**Activity list**
a: In the grinding machine passage, where may the signals that control the drives come from?
b: Pick up the grinding machine passage after its last sentence and continue it.

**Selected passage**
****

Title: Improvements in and relating to Grinding Machines Field of the invention This invention concerns grinding machines and in particular improvements thereto whereby different workpiece components (or different parts of the same workpiece) can be ground on the same machine.

Background to the invention Historically grinding machines have tended to be set up to grind large numbers of one particular component such as a cam shaft for a motor car engine. With the trend towards a greater variety of engines the need to be able to produce smaller runs of different cam shafts and other ground components has arisen.

Rather than provide different machines for grinding the different components thereby occupying valuable workshop space and increasing the overhead component of a business, the present invention provides an alternative solution to this problem.

Summarv of the invention According to one aspect of the present invention, in a grinding machine having a relatively movable grinding wheel and worktable, at least the tailstock or headstock or workrest are movable by programmable drive means relative to the worktable to enable different workpieces or parts thereof to be positioned in front of a grinding wheel for grinding.

The worktable on which the tailstock and headstock and workrest(s) are mounted is itself preferably driven by the programmable drive means.

Preferably each of the workrest, tailstock, headstock and worktable is independently driven and the control signals for each drive are independently programmable to enable components of differing length and diameter to be accommodated.

The signals for controlling the drives may be derived from one or more computers associated with the machine.

The computer is preferably programmed with positional and dimensional information relative to a reference determined by the relative position of the grinding wheel and worktable.

According to another feature of the present invention a probe is provided typically but not necessarily towards one end or the other of the workpiece station in a grinding machine which is adapted to be movable towards and away from a workpiece, and in a direction parallel to the workpiece, to enable a part of a workpiece to be located by the probe.

By employing such a probe, the precise position of a known part of the workpiece can be determined relative to the position of the grinding wheel and the position of the workpiece and the position of the workrest is adjusted in relation thereto.

Typically the said part of the workpiece comprises a radial face thereof which constitutes a form of benchmark from which machining operations on the workpiece can be positioned. The programming of the relative positions of the workpiece and workrest(s) may be related to the known position so that initially a workpiece may be positioned between a headstock and tailstock without the workrest(s) engaging the workpiece and after the probe has travelled inwardly and sensed the position of the workpiece, as by sensing a radial face thereof, the drive(s) to the workrest(s) can be activated under computer control and the workrest(s) positioned parallel to and/or perpendicular to the workpiece in accordance with pre-programmed information relating to the workpiece which has been loaded into the machine.

****

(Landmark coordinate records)

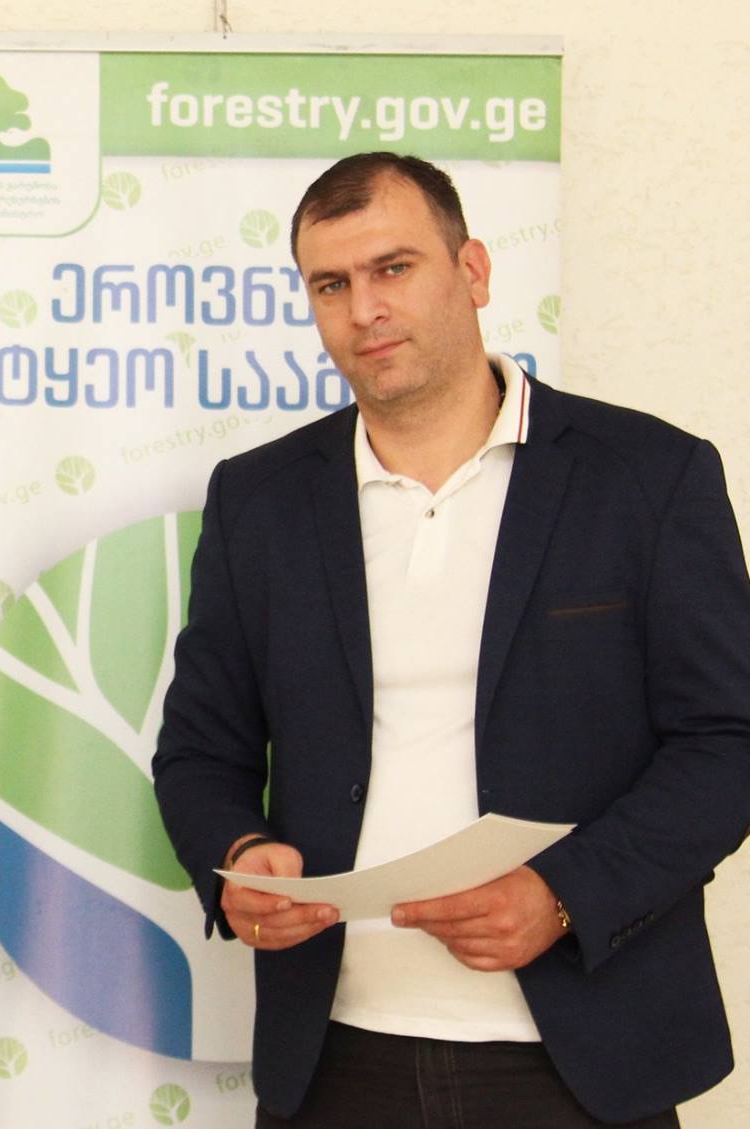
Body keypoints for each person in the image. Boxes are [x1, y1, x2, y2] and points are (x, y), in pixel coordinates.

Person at [152, 152, 750, 1127]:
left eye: (393, 268)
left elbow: (727, 742)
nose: (364, 310)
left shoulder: (648, 477)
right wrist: (239, 850)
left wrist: (563, 894)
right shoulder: (258, 500)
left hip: (585, 1060)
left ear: (472, 270)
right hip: (331, 1059)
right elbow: (198, 750)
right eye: (330, 285)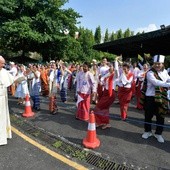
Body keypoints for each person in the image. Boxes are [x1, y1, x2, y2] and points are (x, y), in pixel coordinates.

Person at [141, 55, 170, 143]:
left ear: (162, 64)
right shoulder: (150, 72)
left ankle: (158, 133)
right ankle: (147, 131)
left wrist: (168, 82)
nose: (157, 65)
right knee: (148, 116)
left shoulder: (165, 72)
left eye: (159, 64)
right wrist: (168, 84)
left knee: (160, 116)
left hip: (162, 97)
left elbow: (168, 79)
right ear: (153, 64)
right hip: (150, 97)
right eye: (156, 64)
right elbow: (155, 82)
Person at [94, 61, 118, 129]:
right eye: (109, 66)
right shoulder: (108, 74)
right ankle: (103, 122)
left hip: (110, 94)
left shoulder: (115, 75)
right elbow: (101, 79)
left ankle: (102, 122)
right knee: (104, 109)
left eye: (111, 66)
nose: (109, 67)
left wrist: (116, 62)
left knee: (98, 107)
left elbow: (116, 71)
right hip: (105, 92)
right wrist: (101, 81)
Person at [0, 55, 14, 146]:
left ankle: (2, 137)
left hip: (2, 98)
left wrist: (23, 76)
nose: (3, 65)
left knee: (2, 118)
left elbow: (12, 80)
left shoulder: (4, 72)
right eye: (2, 63)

****

**Answers given**
a: One or more computers associated with the machine.

b:
According therefore to a further feature of the invention, the programmable control means is responsive to positional information from a probe in a grinding machine as aforesaid to provide drive control signals for drives for positioning some or all of the headstock and tailstock assemblies, workrest(s) and/or the worktable to position the latter perpendicularly (and possibly also parallel) to the axis of the workpiece, and to provide further drive control signals to control the wheel feed drive to advance and retract the grinding wheel as required as the workpiece is advanced axially through the grinding station.

According to a still further feature of the invention the grinding wheel is mounted within a wheelhead assembly which itself is movable in a direction perpendicular to the workpiece axis and is also rotatable about a vertical axis orthogonal to the axis about which the wheel rotates which (vertical axis) preferably but not necessarily intersects with the axis about which the wheel rotates, and drive means is provided for angularly rotating the workhead about the vertical axis so as to present the grinding wheel at an angle to the workpiece to perform non-axial grinding.

Control signals for the rotatable drive means associated with the wheelhead may also be derived from the computer associated with the machine which also generates or controls the drive control signals for the other programmable drives so that if a workpiece is loaded into a machine which requires non-axial grinding as well as ordinary axial grinding, the wheelhead can be angled accordingly under computer control along with the operation of the other drives to accommodate the particular workpiece which has been loaded into the machine.

Description of embodiment The invention is further described by way of example with reference to the accompanying drawings, in which: Figure 1 is a general view of a grinding machine incorporating the invention; Figure 2 is a close-up view showing the probe engaging a radial face of the workpiece; Figure 3 is a close-up view showing the grinding wheel and worksteadys; Figure 4 is an interior view of the machine showing the workhead mounted on the machine base; Figure 5 shows the drive means for rotating the wheelhead about a vertical axis; Figure 6 designates part of a computer program; and Figure 7 is a diagrammatic view of the machine marked to relate with the program of Figure 6.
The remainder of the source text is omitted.